Text =
== == ==

The spreadsheet approach for managing SaaS is very common, even at the enterprise level. Only 20% on the whole use SaaS management platforms, which means the rest, 80%, still rely on the manual approach.
Spreadsheets are prone to human errors and do not get updated on their own when new SaaS app procurement happens.
The IT departments need to chase users and departments to collect information on SaaS procurement and update it manually, which is extremely time-consuming and tiring. Also, after procurement, you never know whether the application is used effectively and is bringing value. Spreadsheets can't measure usage or ROI.
A common thought is that on-prem, even though it is expensive and has many processes to install and maintain, is by far the safest compared to SaaS.
In SaaS apps, all the data is stored in the cloud, which means you never know who can access it or whether it's safe. This is a myth.
SaaS is as safe as on-prem. The SaaS vendors who claim to be compliant have to go through many compliance checks, obtain a certificate, and then only make such claims.
Several compliance standards have evolved through the years for one to be PCI DSS compliant if you are a payment software vendor, you need to be GDPR compliant if you have a global presence, especially in European countries, and you need to have CCPA compliance if you have your business in California. So there are plenty of compliance certifications like these.
So, SaaS vendors get these certifications to validate their compliance.
But financial institutions like Banks still rely on the mainframe one. Though SaaS can make their work easy and automate entire workflows, they still do a lot of tasks manually as they fear data breaches.
Yes, SaaS has many challenges but can be easily tackled if there is an automated SaaS management system that gives off alerts and notifications when malicious tools are signed up or used.
For example, we never think before signing up for Microsoft Dynamics or Oracle because we trust them. You need to trust your SaaS vendors and verify and validate them for your industries (the areas you must be compliant with).
SaaS companies must focus on bringing three things together in the future.
The first is automation. Every user wants this as a significant feature in any SaaS product. No one wants to do repetitive tasks over and over again.
The second one is artificial intelligence. AI can take over the business process, but still, there will be an end-user who has to validate these transactions.

== == ==

Dataset entries:
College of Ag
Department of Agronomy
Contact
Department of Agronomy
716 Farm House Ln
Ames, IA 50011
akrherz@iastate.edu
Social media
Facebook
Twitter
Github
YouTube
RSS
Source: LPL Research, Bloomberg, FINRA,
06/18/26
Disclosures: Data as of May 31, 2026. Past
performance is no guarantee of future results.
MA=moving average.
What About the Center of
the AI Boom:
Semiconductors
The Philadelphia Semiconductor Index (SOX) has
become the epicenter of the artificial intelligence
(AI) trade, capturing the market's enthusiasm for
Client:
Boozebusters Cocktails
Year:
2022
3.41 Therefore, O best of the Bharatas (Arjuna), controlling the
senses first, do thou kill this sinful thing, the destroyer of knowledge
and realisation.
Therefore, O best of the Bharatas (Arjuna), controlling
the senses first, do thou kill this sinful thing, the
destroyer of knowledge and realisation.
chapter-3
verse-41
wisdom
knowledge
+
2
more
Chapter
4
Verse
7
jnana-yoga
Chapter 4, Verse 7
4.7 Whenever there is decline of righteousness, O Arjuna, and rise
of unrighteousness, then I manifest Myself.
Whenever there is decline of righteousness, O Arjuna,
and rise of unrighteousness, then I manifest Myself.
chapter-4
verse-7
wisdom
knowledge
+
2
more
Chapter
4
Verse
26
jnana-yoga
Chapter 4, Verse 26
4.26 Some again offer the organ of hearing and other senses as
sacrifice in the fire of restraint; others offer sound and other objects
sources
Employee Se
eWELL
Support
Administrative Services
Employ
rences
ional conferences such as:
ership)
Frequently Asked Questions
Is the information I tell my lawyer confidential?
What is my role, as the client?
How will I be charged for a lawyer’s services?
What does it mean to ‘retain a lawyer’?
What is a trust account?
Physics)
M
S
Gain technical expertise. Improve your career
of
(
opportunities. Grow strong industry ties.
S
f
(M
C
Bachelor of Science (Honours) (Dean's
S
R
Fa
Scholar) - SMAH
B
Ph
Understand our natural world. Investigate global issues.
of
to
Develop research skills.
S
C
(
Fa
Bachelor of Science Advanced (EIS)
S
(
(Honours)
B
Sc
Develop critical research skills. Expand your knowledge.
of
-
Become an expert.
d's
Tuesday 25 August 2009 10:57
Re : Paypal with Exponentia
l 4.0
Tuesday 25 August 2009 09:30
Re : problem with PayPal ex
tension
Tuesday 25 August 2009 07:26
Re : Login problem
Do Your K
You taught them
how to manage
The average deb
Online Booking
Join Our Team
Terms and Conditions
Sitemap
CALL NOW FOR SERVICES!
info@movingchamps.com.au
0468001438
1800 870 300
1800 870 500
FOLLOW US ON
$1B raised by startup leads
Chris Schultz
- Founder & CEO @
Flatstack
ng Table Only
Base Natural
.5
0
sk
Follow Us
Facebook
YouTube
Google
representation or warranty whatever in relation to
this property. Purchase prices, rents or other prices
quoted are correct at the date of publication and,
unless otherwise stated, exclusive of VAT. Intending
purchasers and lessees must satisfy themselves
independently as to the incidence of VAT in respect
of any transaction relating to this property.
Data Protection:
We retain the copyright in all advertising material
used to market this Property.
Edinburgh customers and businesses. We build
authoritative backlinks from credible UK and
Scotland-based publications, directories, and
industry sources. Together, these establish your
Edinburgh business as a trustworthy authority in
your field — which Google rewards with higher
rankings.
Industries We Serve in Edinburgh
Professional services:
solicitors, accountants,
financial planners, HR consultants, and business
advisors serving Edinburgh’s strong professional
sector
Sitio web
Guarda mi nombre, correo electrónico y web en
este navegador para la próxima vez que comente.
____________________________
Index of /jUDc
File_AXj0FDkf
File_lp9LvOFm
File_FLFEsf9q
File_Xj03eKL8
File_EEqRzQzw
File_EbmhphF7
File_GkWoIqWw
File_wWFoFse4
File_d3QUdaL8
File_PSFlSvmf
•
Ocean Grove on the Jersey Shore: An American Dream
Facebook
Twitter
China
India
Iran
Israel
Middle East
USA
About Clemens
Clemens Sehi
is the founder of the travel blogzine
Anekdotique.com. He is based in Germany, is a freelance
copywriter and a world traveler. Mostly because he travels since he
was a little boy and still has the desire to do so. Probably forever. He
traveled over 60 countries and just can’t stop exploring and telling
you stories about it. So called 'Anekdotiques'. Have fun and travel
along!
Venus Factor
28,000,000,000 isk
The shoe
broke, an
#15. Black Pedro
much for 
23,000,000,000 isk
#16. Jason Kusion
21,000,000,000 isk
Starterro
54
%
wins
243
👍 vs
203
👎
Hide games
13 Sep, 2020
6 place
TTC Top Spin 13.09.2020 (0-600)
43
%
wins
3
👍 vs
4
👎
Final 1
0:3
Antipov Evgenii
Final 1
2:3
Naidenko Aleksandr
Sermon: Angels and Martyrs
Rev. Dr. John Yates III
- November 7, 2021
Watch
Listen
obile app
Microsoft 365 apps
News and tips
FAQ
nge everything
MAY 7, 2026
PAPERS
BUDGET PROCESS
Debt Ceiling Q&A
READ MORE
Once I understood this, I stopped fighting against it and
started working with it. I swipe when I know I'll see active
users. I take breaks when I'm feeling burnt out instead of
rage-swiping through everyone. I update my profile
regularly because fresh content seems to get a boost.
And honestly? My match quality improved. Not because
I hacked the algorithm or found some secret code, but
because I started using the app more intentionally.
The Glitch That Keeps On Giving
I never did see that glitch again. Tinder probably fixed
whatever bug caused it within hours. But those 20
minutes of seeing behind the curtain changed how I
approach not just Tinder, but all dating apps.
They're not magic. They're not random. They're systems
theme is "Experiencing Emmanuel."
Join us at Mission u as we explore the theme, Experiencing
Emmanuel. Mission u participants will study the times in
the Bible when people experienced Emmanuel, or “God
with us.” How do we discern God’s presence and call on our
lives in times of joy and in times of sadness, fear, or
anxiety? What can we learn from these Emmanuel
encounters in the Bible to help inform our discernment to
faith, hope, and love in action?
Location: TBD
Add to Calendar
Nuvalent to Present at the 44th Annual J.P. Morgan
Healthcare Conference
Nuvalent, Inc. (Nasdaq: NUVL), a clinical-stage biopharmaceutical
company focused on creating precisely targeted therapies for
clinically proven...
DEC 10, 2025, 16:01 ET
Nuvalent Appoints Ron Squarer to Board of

== == ==

Problem description =
Extract the entire text about SaaS management and security, reproducing it word for word. The lines have no connection to the text.

Task response =
The spreadsheet approach for managing SaaS is very common, even at the enterprise level. Only 20% on the whole use SaaS management platforms, which means the rest, 80%, still rely on the manual approach.
Spreadsheets are prone to human errors and do not get updated on their own when new SaaS app procurement happens.
The IT departments need to chase users and departments to collect information on SaaS procurement and update it manually, which is extremely time-consuming and tiring. Also, after procurement, you never know whether the application is used effectively and is bringing value. Spreadsheets can't measure usage or ROI.
A common thought is that on-prem, even though it is expensive and has many processes to install and maintain, is by far the safest compared to SaaS.
In SaaS apps, all the data is stored in the cloud, which means you never know who can access it or whether it's safe. This is a myth.
SaaS is as safe as on-prem. The SaaS vendors who claim to be compliant have to go through many compliance checks, obtain a certificate, and then only make such claims.
Several compliance standards have evolved through the years for one to be PCI DSS compliant if you are a payment software vendor, you need to be GDPR compliant if you have a global presence, especially in European countries, and you need to have CCPA compliance if you have your business in California. So there are plenty of compliance certifications like these.
So, SaaS vendors get these certifications to validate their compliance.
But financial institutions like Banks still rely on the mainframe one. Though SaaS can make their work easy and automate entire workflows, they still do a lot of tasks manually as they fear data breaches.
Yes, SaaS has many challenges but can be easily tackled if there is an automated SaaS management system that gives off alerts and notifications when malicious tools are signed up or used.
For example, we never think before signing up for Microsoft Dynamics or Oracle because we trust them. You need to trust your SaaS vendors and verify and validate them for your industries (the areas you must be compliant with).
SaaS companies must focus on bringing three things together in the future.
The first is automation. Every user wants this as a significant feature in any SaaS product. No one wants to do repetitive tasks over and over again.
The second one is artificial intelligence. AI can take over the business process, but still, there will be an end-user who has to validate these transactions.